Jonathan Monk - 2011
THE LOUNGE
British artist Jonathan Monk (1969) replays, recasts and re-examines seminal works of Conceptual and Minimal art by various witty, ingenious and irreverent means. Speaking in 2009, he said, "Appropriation is something I have used or worked with in my art since starting art school in 1987. At this time (and still now) I realised that being original was almost impossible, so I tried using what was already available as source material."
Through wall paintings, monochromes, ephemeral sculpture and photography, he reflects on the tendency of contemporary art to devour references, simultaneously paying homage to figures such as Sol LeWitt, Ed Ruscha, Bruce Nauman and Lawrence Weiner, while demystifying the creative process. Monk is constantly asking ‘what next?’
Dear Painter, Paint For Me One Last Time is a series of 10 paintings on a variety of subjects: two men from behind walking down the street; a portrait of a dog; a man in front of a "souvenirs" sign; a signed portrait of a man in his office; a man sitting on a couch in front of a pile of trash; and a couple touching each other at home.

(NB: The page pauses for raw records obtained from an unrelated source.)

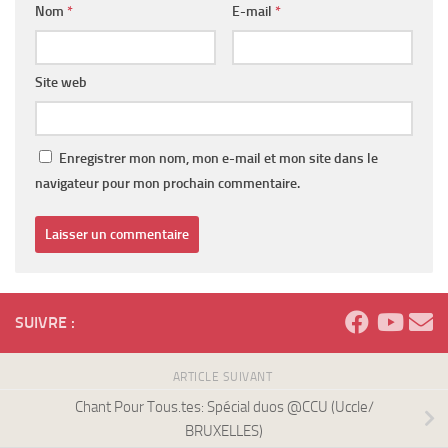
Nom
*
E-mail
*
Site web
Enregistrer mon nom, mon e-mail et mon site dans le
navigateur pour mon prochain commentaire.
SUIVRE :
ARTICLE SUIVANT
Chant Pour Tous.tes: Spécial duos @CCU (Uccle/
BRUXELLES)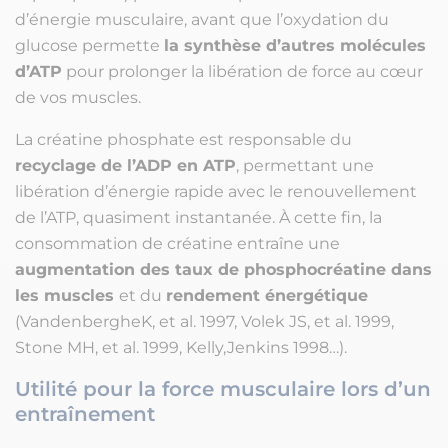
d’énergie musculaire, avant que l’oxydation du
glucose permette
la synthèse d’autres molécules
d’ATP
pour prolonger la libération de force au cœur
de vos muscles.
La créatine phosphate est responsable du
recyclage de l’ADP en ATP
, permettant une
libération d’énergie rapide avec le renouvellement
de l’ATP, quasiment instantanée. À cette fin, la
consommation de créatine entraîne une
augmentation des taux de phosphocréatine dans
les muscles
et du
rendement énergétique
(VandenbergheK, et al. 1997, Volek JS, et al. 1999,
Stone MH, et al. 1999, Kelly,Jenkins 1998…).
Utilité pour la force musculaire lors d’un
entraînement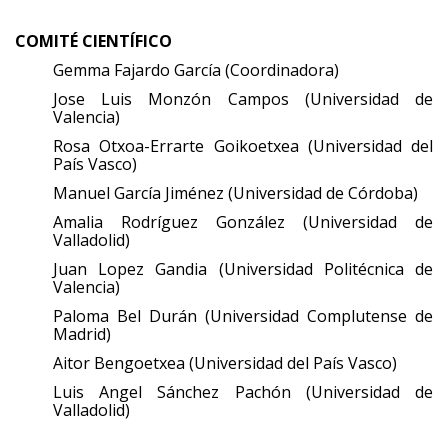
COMITÉ CIENTÍFICO
Gemma Fajardo García (Coordinadora)
Jose Luis Monzón Campos (Universidad de
Valencia)
Rosa Otxoa-Errarte Goikoetxea (Universidad del
País Vasco)
Manuel García Jiménez (Universidad de Córdoba)
Amalia Rodríguez González (Universidad de
Valladolid)
Juan Lopez Gandia (Universidad Politécnica de
Valencia)
Paloma Bel Durán (Universidad Complutense de
Madrid)
Aitor Bengoetxea (Universidad del País Vasco)
Luis Angel Sánchez Pachón (Universidad de
Valladolid)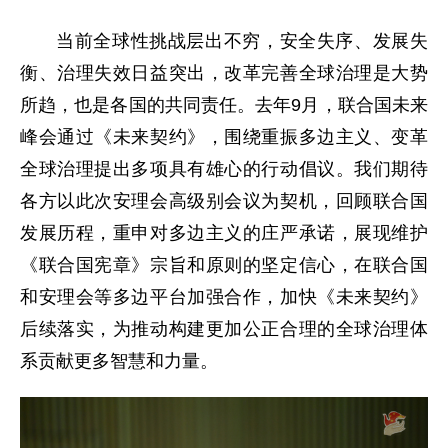
当前全球性挑战层出不穷，安全失序、发展失
衡、治理失效日益突出，改革完善全球治理是大势
所趋，也是各国的共同责任。去年9月，联合国未来
峰会通过《未来契约》，围绕重振多边主义、变革
全球治理提出多项具有雄心的行动倡议。我们期待
各方以此次安理会高级别会议为契机，回顾联合国
发展历程，重申对多边主义的庄严承诺，展现维护
《联合国宪章》宗旨和原则的坚定信心，在联合国
和安理会等多边平台加强合作，加快《未来契约》
后续落实，为推动构建更加公正合理的全球治理体
系贡献更多智慧和力量。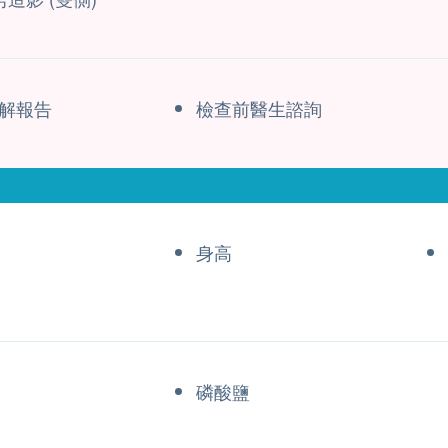
解報告
檢查前醫生諮詢
身高
磷酸鹽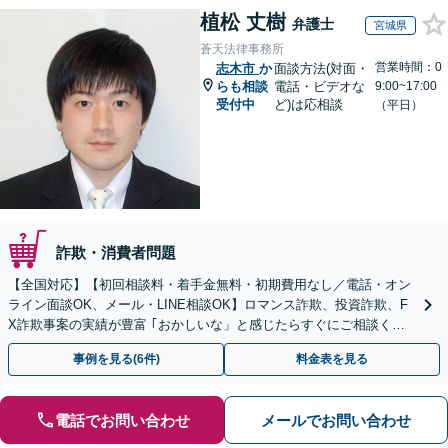
植松 丈樹
弁護士
宮城県
蒼天法律事務所
営業時間：0
志木市
か
面談方法(対面・
らも相談
電話・ビデオな
9:00~17:00
受付中
ど)は応相談
（平日）
詐欺・消費者問題
【全国対応】【初回相談料・着手金無料・初期費用なし／電話・オン
ライン面談OK、メール・LINE相談OK】ロマンス詐欺、投資詐欺、F
X詐欺事案の実績が豊富 ｢おかしいな」と感じたらすぐにご相談くだ
さい。
事例を見る(6件)
料金表を見る
電話でお問い合わせ
メールでお問い合わせ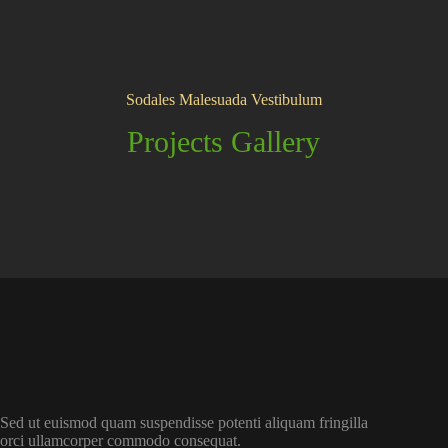
Sodales Malesuada Vestibulum
Projects Gallery
Sed ut euismod quam suspendisse potenti aliquam fringilla
orci ullamcorper commodo consequat.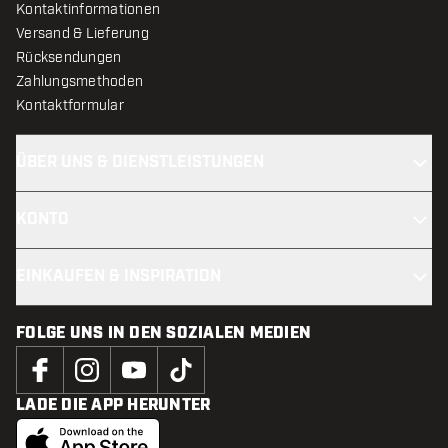
Kontaktinformationen
Versand & Lieferung
Rücksendungen
Zahlungsmethoden
Kontaktformular
ÜBER UNS & DIENSTLEISTUNGEN
KONTO
EINKAUFEN & INSPIRATION
FOLGE UNS IN DEN SOZIALEN MEDIEN
LADE DIE APP HERUNTER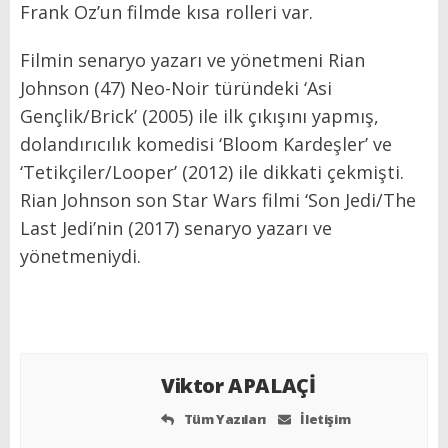
Frank Oz’un filmde kısa rolleri var.
Filmin senaryo yazarı ve yönetmeni Rian
Johnson (47) Neo-Noir türündeki ‘Asi
Gençlik/Brick’ (2005) ile ilk çıkışını yapmış,
dolandırıcılık komedisi ‘Bloom Kardeşler’ ve
‘Tetikçiler/Looper’ (2012) ile dikkati çekmişti.
Rian Johnson son Star Wars filmi ‘Son Jedi/The
Last Jedi’nin (2017) senaryo yazarı ve
yönetmeniydi.
Viktor APALAÇİ
Tüm Yazıları
İletişim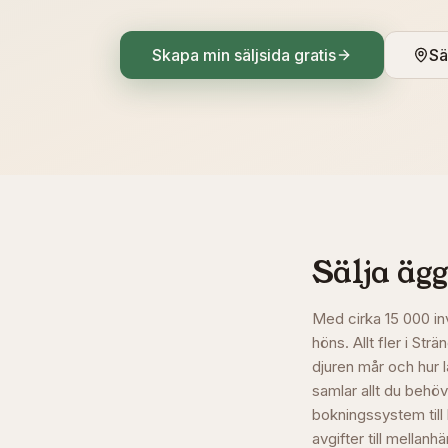
Skapa min säljsida gratis
Sä
Sälja ägg
Med cirka 15 000 in
höns. Allt fler i St
djuren mår och hur 
samlar allt du behöve
bokningssystem till
avgifter till mellanh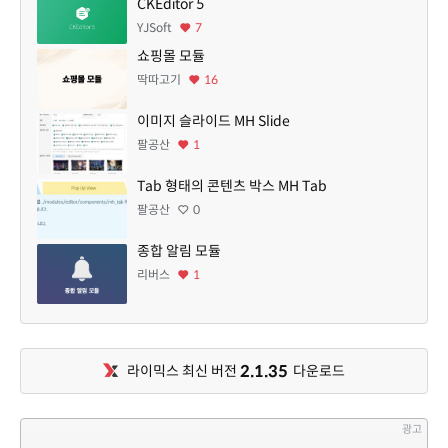
CKEditor 5
YJSoft
7
쇼핑몰 모듈
딱따고기
16
이미지 슬라이드 MH Slide
팔공산
1
Tab 형태의 콘텐츠 박스 MH Tab
팔공산
0
종합 알림 모듈
리버스
1
2.1.35
라이믹스 최신 버전
다운로드
광고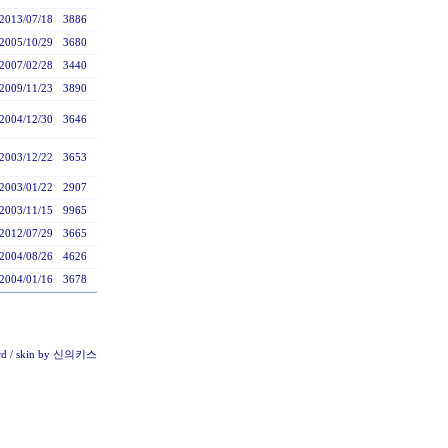
2013/07/18
3886
2005/10/29
3680
2007/02/28
3440
2009/11/23
3890
2004/12/30
3646
2003/12/22
3653
2003/01/22
2907
2003/11/15
9965
2012/07/29
3665
2004/08/26
4626
2004/01/16
3678
rd
/ skin by
신의키스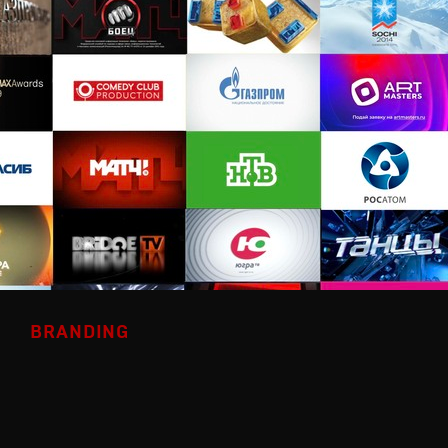
BRANDING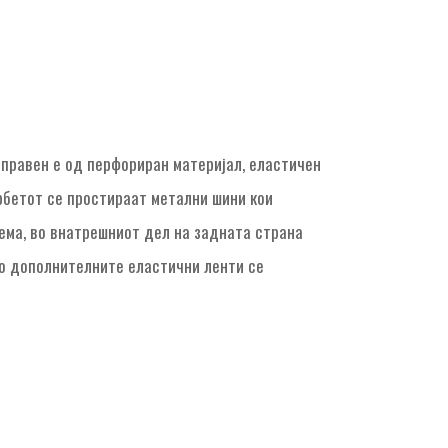
аправен е од перфориран материјал, еластичен
 рбетот се простираат метални шини кои
ема, во внатрешниот дел на задната страна
Со дополнителните еластични ленти се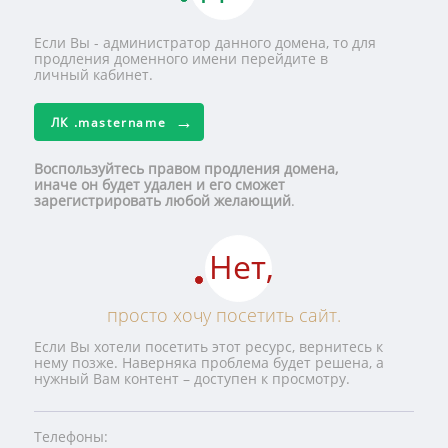
Если Вы - администратор данного домена, то для
продления доменного имени перейдите в
личный кабинет.
ЛК
.mastername
Воспользуйтесь правом продления домена,
иначе он будет удален и его сможет
зарегистрировать любой желающий
.
Нет,
просто хочу посетить сайт.
Если Вы хотели посетить этот ресурс, вернитесь к
нему позже. Наверняка проблема будет решена, а
нужный Вам контент – доступен к просмотру.
Телефоны:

In this 2011 series, Jonathan Monk refers to German artist Martin Kippenberger's project Lieber Maler, Male Mir (1981). For his first museum show at the Neue Gesellschaft für Bildende Kunst in Berlin, Kippenberger asked a movie poster painter named Werner to make 12 paintings with often absurd motifs. Monk ordered ten copies of the series online and put them on display, questioning the canons of authenticity and the copy.